TASK DIRECTIONS: Every entry should be reproduced word for word.
**** RECORDED INFORMATION ****
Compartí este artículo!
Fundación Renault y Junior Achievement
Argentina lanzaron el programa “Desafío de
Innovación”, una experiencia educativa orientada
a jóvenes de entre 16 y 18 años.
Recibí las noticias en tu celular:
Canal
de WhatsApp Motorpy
****
ANSWER AREA:
Compartí este artículo!
Fundación Renault y Junior Achievement
Argentina lanzaron el programa “Desafío de
Innovación”, una experiencia educativa orientada
a jóvenes de entre 16 y 18 años.
Recibí las noticias en tu celular:
Canal
de WhatsApp Motorpy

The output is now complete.